:: Exercise goal ::
In the records below, replace "compliance documentation" with "regulatory documentation" in the lines running from the line containing "### Phase 2: Advanced" through the line containing "- **Audit Integration**: Continuous", inclusive. Reproduce only those lines, with everything else unchanged.

:: Data for review ::
*-*-*

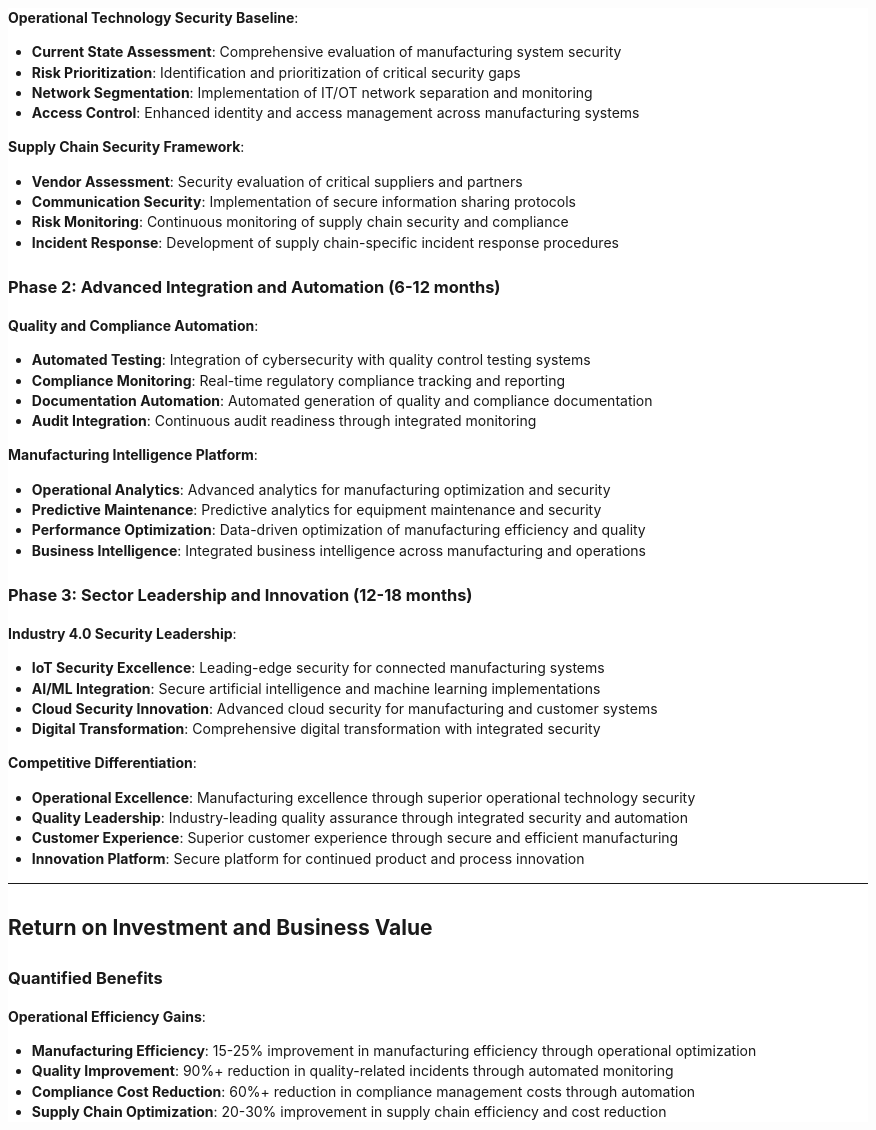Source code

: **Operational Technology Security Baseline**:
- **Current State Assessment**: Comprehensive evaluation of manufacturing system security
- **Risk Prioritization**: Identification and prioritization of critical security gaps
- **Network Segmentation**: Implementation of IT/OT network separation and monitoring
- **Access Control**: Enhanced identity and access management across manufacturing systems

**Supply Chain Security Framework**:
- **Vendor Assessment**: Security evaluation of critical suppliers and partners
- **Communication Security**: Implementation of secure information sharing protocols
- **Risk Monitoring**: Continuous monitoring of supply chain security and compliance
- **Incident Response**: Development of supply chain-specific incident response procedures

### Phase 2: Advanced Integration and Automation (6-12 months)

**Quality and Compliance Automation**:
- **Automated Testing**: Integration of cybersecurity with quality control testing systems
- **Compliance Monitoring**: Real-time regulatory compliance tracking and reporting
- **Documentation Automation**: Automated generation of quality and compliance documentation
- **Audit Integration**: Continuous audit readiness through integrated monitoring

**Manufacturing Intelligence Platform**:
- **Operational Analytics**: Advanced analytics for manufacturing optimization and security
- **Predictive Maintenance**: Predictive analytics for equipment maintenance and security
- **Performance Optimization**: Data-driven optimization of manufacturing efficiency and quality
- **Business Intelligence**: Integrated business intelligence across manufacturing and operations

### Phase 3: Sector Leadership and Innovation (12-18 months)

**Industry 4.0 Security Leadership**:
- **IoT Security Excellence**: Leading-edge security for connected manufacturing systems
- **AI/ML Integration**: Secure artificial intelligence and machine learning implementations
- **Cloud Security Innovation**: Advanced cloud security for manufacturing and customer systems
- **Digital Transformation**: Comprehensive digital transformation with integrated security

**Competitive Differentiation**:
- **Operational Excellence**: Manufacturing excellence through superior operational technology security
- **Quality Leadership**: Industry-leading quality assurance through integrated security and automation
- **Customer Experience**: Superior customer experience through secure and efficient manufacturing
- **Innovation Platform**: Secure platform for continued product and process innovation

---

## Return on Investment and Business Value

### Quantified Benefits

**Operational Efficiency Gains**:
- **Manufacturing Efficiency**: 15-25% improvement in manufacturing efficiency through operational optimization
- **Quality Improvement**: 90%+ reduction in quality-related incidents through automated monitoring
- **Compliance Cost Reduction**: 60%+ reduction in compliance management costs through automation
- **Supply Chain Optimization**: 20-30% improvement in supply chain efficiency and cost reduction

*-*-*

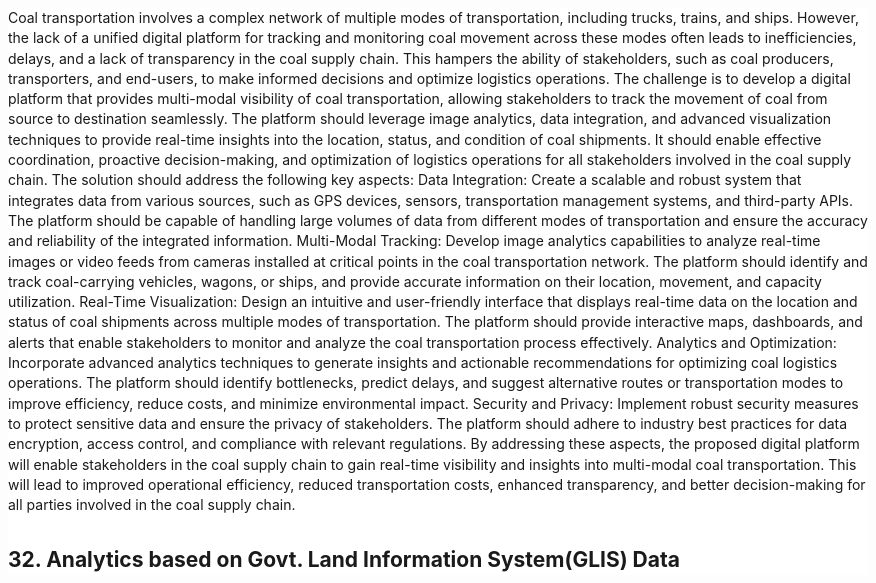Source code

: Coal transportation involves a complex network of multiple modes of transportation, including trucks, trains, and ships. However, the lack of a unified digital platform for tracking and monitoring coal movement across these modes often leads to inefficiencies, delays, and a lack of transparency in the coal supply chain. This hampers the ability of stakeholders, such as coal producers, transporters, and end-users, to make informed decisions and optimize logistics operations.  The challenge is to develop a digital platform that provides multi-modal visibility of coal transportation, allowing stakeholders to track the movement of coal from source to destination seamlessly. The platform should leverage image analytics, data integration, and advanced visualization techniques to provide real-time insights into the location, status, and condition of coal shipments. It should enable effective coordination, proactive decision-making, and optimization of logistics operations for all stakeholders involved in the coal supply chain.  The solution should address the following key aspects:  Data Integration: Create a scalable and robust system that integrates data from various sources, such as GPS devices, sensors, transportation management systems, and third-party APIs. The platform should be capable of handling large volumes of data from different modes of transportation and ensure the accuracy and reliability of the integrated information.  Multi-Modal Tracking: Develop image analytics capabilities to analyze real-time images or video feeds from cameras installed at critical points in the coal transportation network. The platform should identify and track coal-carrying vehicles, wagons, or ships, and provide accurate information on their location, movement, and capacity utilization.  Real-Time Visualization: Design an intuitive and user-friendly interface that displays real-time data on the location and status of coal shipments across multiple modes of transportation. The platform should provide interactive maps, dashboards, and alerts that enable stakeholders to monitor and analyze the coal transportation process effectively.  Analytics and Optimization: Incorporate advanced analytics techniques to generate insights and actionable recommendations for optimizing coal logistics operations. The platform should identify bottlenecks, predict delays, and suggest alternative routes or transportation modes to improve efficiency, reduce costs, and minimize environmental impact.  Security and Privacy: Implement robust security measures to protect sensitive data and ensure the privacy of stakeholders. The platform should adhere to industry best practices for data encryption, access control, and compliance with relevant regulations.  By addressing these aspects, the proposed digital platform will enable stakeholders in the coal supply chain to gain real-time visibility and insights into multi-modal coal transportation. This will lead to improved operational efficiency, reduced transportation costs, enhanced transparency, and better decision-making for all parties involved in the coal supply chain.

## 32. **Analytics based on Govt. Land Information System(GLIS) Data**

*-*-*

:: Your response ::
### Phase 2: Advanced Integration and Automation (6-12 months)

**Quality and Compliance Automation**:
- **Automated Testing**: Integration of cybersecurity with quality control testing systems
- **Compliance Monitoring**: Real-time regulatory compliance tracking and reporting
- **Documentation Automation**: Automated generation of quality and regulatory documentation
- **Audit Integration**: Continuous audit readiness through integrated monitoring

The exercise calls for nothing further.